▶ **GIVEN TASK A**
From the New Kid review, extract the passage from "New Kid, Jerry" to "of the visuals.".

▶ **PAGE TEXT**
New Kid, Jerry Craft
Delia LaJeunesse
I found myself laughing and very light while reading this book. Which I appreciate. A lot. So much of the work we do is heavy, somber, beautiful, but rarely with the levity found in New Kid. What I appreciated most about this levity was how subtle it was: from Alexandra who bizarrely floats instead of walks, to the facial expressions every time Jordan experiences or witnesses racism. This is a subtlety afforded to well-crafted graphic novels. It is a subtlety that is beyond the text alone, that is gathered through the observation of the visuals.
As with all graphic novels, I strongly urge two readings of this — the first time through go with the flow, you’ll likely focus mostly on the text, because that is how we are trained. The second time through make it a strictly visual reading. You’ll just be turning the page, just observing, letting your eye get caught, curious. Every time I do this I am astonished by all that I missed the first time. For example, the upper frames on page 21, I didn’t initially understand Jordan’s reaction, I didn’t take the time to sit with it until my visual reading. And once I did, I realized it’s quite an important frame in understanding Jordan’s awareness of race relations around him.
Or, as another example, on page 47 there’s a street sign that reads, “J. Max Bond Jr.” who I looked up and am so glad I did! He was an American architect that created worked based on experiences. Black people in architecture is important! Architecture shapes so much of our world, and we don’t even recognize it. Of this, bell hooks, my guru and favorite cultural critic says, “It is so interesting to think of that moment when we will be able to open up books and read about architects who are black or who have been inspired by African-American experience and love of blackness to see how that love informs how we think and talk about space.”
Facial Expressions
In your second reading I hope you pay close attention to the facial expressions. This is where I learned the most. This graphic novel allows us to glean so much about each character, just by observing and understanding the facial expressions and body language of the characters. This layers on depth and complexity that can sometimes be really clunky to explain via narrative or dialogue.
Here, we see Jordan have a reaction to witnessing prejudice. We learn by the end of the book when he stands up to Andy that he’s always kept quiet when he witnesses this type of thing, but that it eats at him. This conflict is clearly on display here, with his hand outstretched as if he is about to interfere, but his lip bit, holding him back.
Notes From Jordan’s Sketchbook
Every time we got a little glimpse into Jordan’s sketchbook I was thrilled with his depth of perceptivity. This spread is my number one. It’s humorous, but also indicative of the journey he goes through twice a day on the bus. It says a lot about code-switching, about the threats he experiences, and the experience he has of being seen as a threat. It points out totally corrosive, yet subtle racism. And it’s that subtlety into which he brings the humor, though this humor should not be mistaken as being okay with this. Nobody should have to reference quadratic equations in order to be perceived as non-threatening.
Throughout the book Jordan and his little angel friends are overjoyed each time they see another student of color. Solidarity! Understanding! they cry out. But, brilliantly, Craft shows us that, duh, not all black kids are the same. So here we have Jordan and Maury trying to connect and totally missing, as sometimes happens between two people of divergent backgrounds, interests, lifestyles. It’s friendly and reciprocal enough, but we can see in the image of them on two separate planets that it is a lonely moment. Visually speaking, I think this is the most powerful page. So much is gathered.

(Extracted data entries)
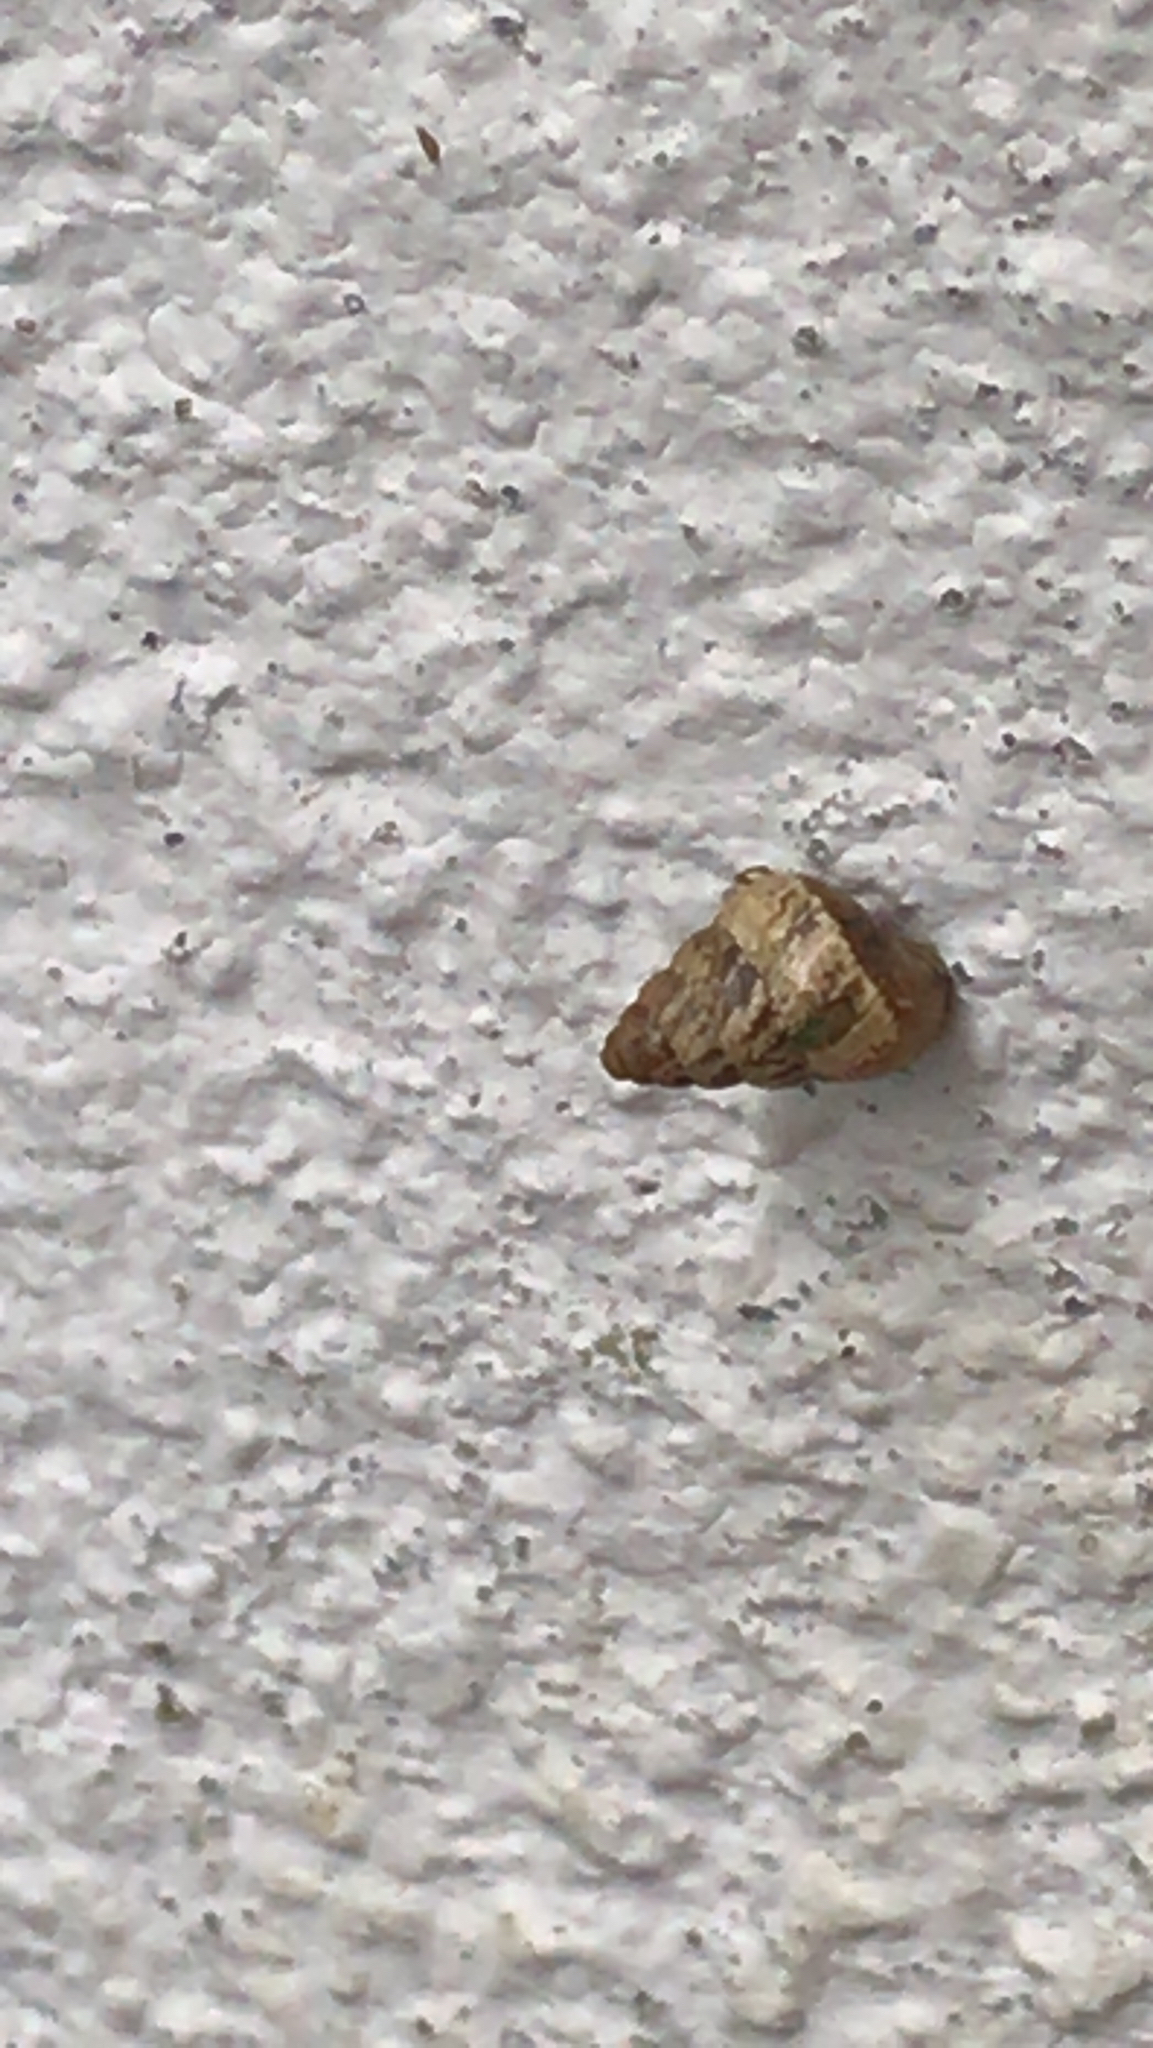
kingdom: Animalia
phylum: Mollusca
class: Gastropoda
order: Stylommatophora
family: Geomitridae
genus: Cochlicella
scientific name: Cochlicella barbara
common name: Potbellied helicellid
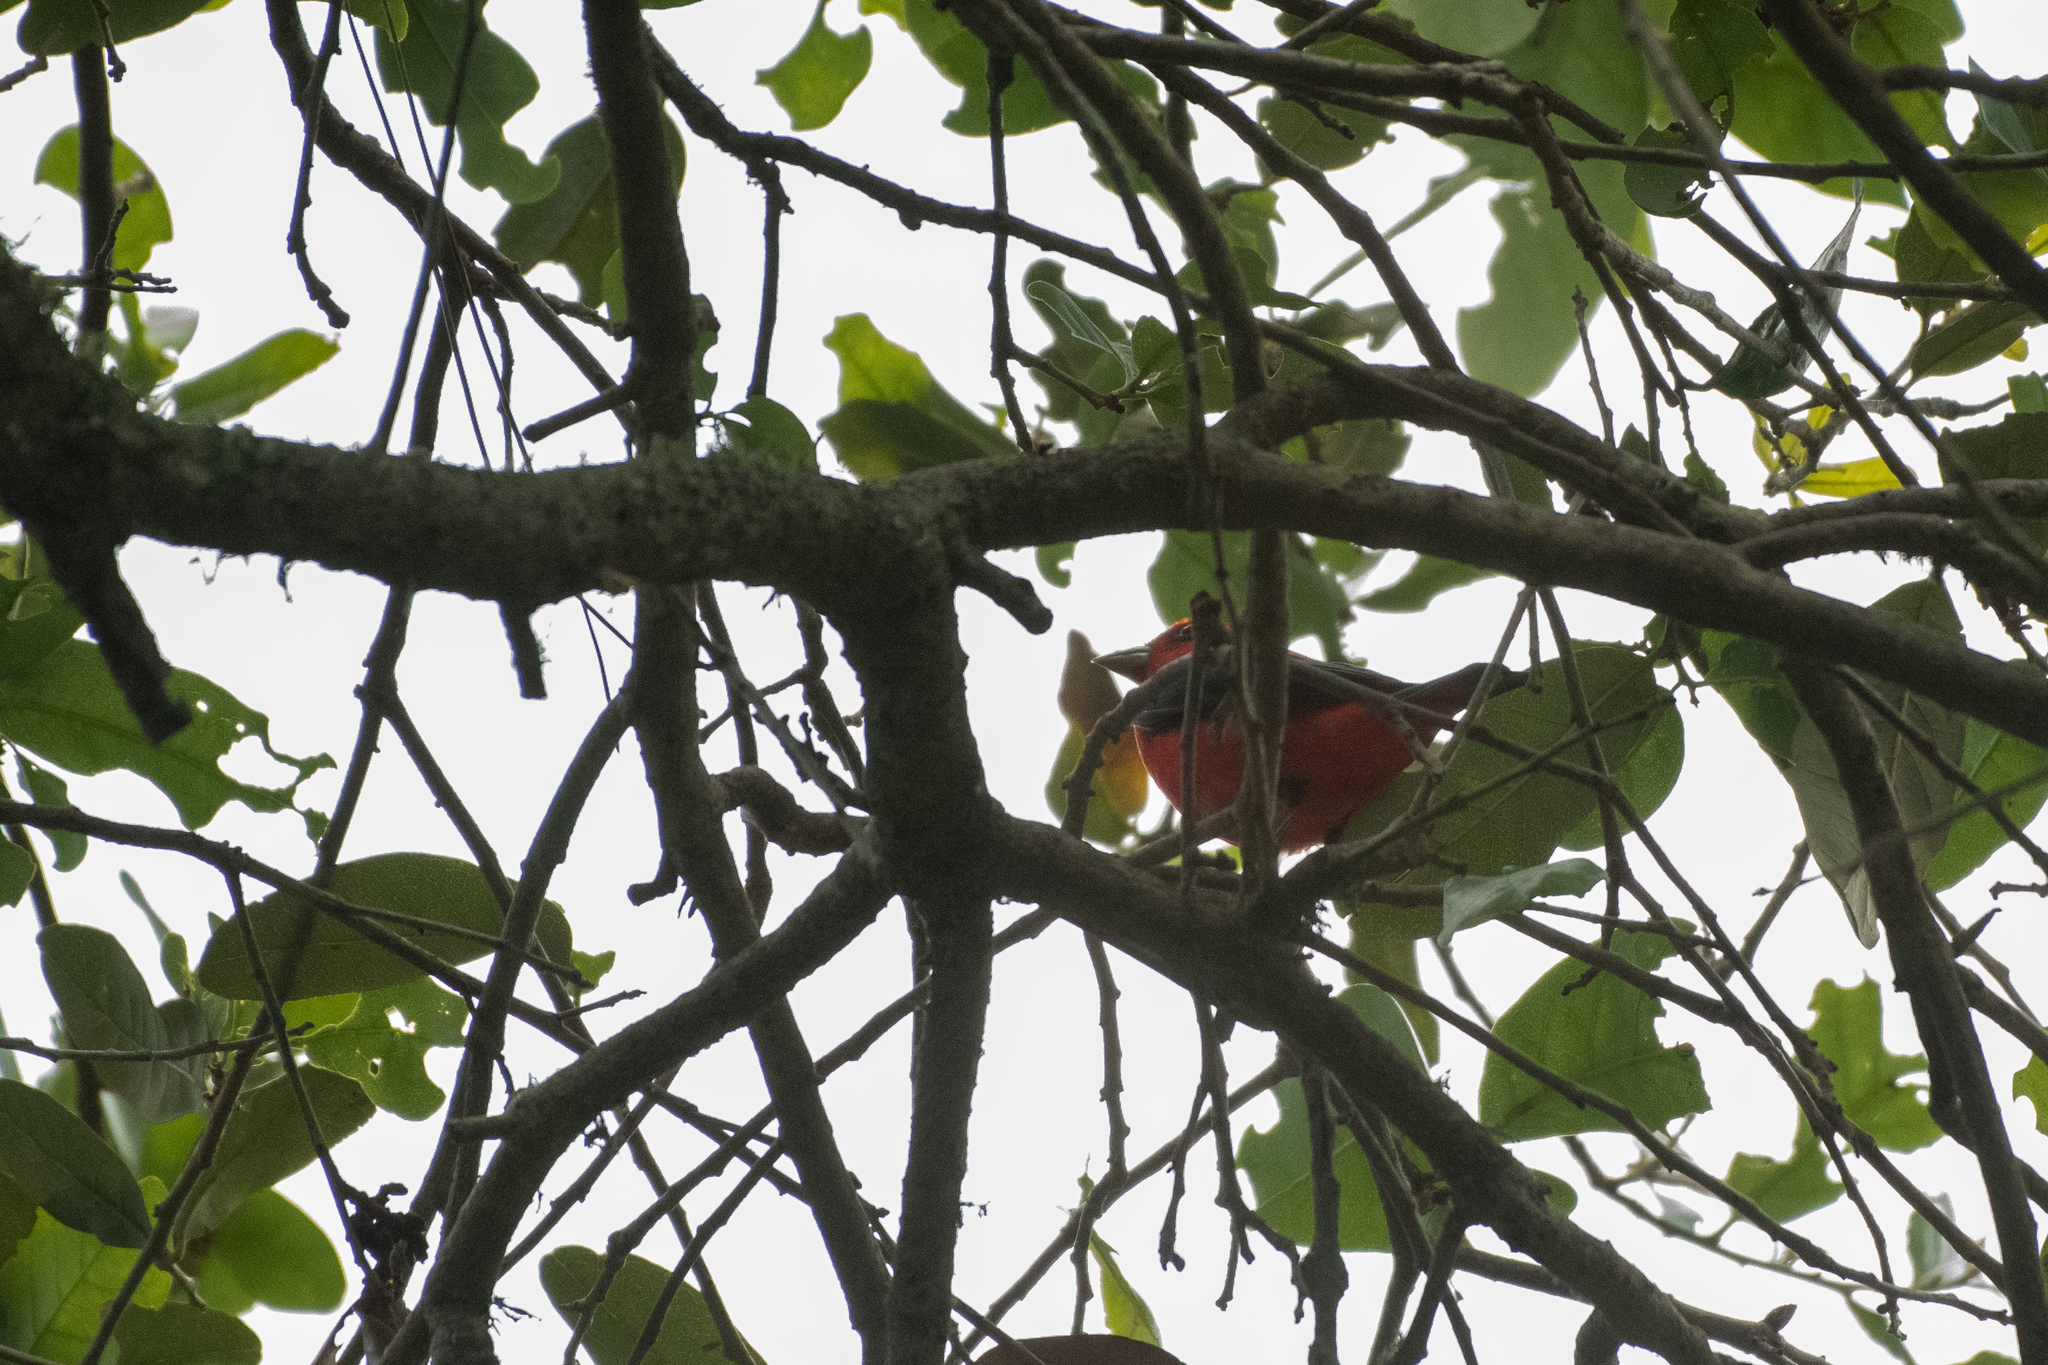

▶ **GIVEN TASK B**
Update the Nature image records from the line with "phylum: Mollusca" through the end of the records by changing "name" to "label" and leaving everything else as it is. Omit the pictures.

▶ **FINAL ANSWER A**
New Kid, Jerry Craft
Delia LaJeunesse
I found myself laughing and very light while reading this book. Which I appreciate. A lot. So much of the work we do is heavy, somber, beautiful, but rarely with the levity found in New Kid. What I appreciated most about this levity was how subtle it was: from Alexandra who bizarrely floats instead of walks, to the facial expressions every time Jordan experiences or witnesses racism. This is a subtlety afforded to well-crafted graphic novels. It is a subtlety that is beyond the text alone, that is gathered through the observation of the visuals.

▶ **FINAL ANSWER B**
phylum: Mollusca
class: Gastropoda
order: Stylommatophora
family: Geomitridae
genus: Cochlicella
scientific label: Cochlicella barbara
common label: Potbellied helicellid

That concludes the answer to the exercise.